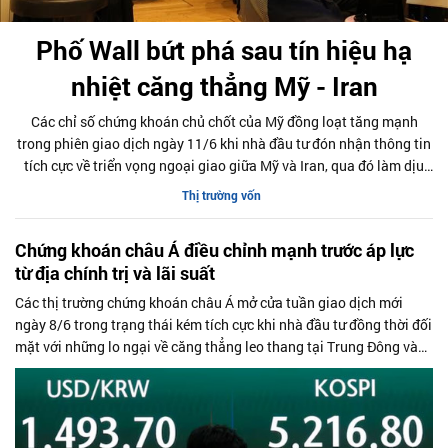
Phố Wall bứt phá sau tín hiệu hạ
nhiệt căng thẳng Mỹ - Iran
Các chỉ số chứng khoán chủ chốt của Mỹ đồng loạt tăng mạnh
trong phiên giao dịch ngày 11/6 khi nhà đầu tư đón nhận thông tin
tích cực về triển vọng ngoại giao giữa Mỹ và Iran, qua đó làm dịu
bớt lo ngại về nguy cơ xung đột tại Trung Đông.
Thị trường vốn
Chứng khoán châu Á điều chỉnh mạnh trước áp lực
từ địa chính trị và lãi suất
Các thị trường chứng khoán châu Á mở cửa tuần giao dịch mới
ngày 8/6 trong trạng thái kém tích cực khi nhà đầu tư đồng thời đối
mặt với những lo ngại về căng thẳng leo thang tại Trung Đông và
triển vọng lãi suất tiếp tục duy trì ở mức cao tại Mỹ.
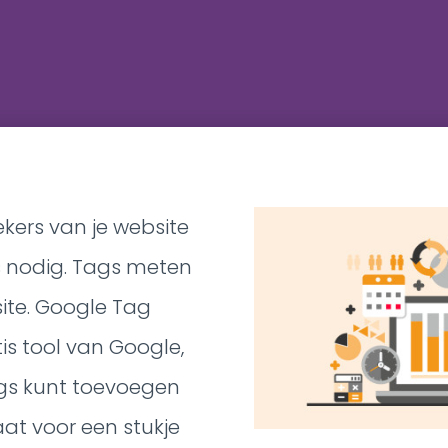
kers van je website
s nodig. Tags meten
ite. Google Tag
is tool van Google,
gs kunt toevoegen
aat voor een stukje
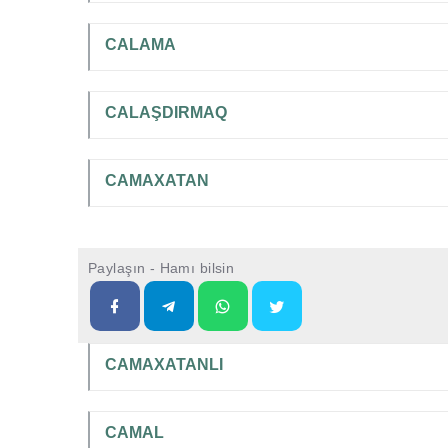
CALAMA
CALAŞDIRMAQ
CAMAXATAN
Paylaşın - Hamı bilsin
CAMAXATANLI
CAMAL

■ Task to carry out:
Put the entries in a Markdown table with the columns Row and Text, going from the first line through the line with "mặt với những" and including both. Leave out blank lines and the pictures.

■ Answer for this exercise:
| Row | Text |
|---|---|
| 1 | Phố Wall bứt phá sau tín hiệu hạ |
| 2 | nhiệt căng thẳng Mỹ - Iran |
| 3 | Các chỉ số chứng khoán chủ chốt của Mỹ đồng loạt tăng mạnh |
| 4 | trong phiên giao dịch ngày 11/6 khi nhà đầu tư đón nhận thông tin |
| 5 | tích cực về triển vọng ngoại giao giữa Mỹ và Iran, qua đó làm dịu |
| 6 | bớt lo ngại về nguy cơ xung đột tại Trung Đông. |
| 7 | Thị trường vốn |
| 8 | Chứng khoán châu Á điều chỉnh mạnh trước áp lực |
| 9 | từ địa chính trị và lãi suất |
| 10 | Các thị trường chứng khoán châu Á mở cửa tuần giao dịch mới |
| 11 | ngày 8/6 trong trạng thái kém tích cực khi nhà đầu tư đồng thời đối |
| 12 | mặt với những lo ngại về căng thẳng leo thang tại Trung Đông và |